▶ Available data
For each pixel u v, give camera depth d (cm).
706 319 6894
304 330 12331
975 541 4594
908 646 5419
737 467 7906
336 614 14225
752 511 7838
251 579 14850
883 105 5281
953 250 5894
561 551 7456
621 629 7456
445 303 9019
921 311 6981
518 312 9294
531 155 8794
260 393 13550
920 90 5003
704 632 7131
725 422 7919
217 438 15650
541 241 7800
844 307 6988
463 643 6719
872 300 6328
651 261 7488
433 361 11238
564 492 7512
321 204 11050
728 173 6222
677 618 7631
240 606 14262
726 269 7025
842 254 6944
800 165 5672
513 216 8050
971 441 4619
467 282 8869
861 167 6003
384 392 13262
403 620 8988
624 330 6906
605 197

▶ Task details
Write out only the lines that run from the line containing "260 393 13550" through the line containing "467 282 8869", both included, exactly as they appear above.

▶ Response
260 393 13550
920 90 5003
704 632 7131
725 422 7919
217 438 15650
541 241 7800
844 307 6988
463 643 6719
872 300 6328
651 261 7488
433 361 11238
564 492 7512
321 204 11050
728 173 6222
677 618 7631
240 606 14262
726 269 7025
842 254 6944
800 165 5672
513 216 8050
971 441 4619
467 282 8869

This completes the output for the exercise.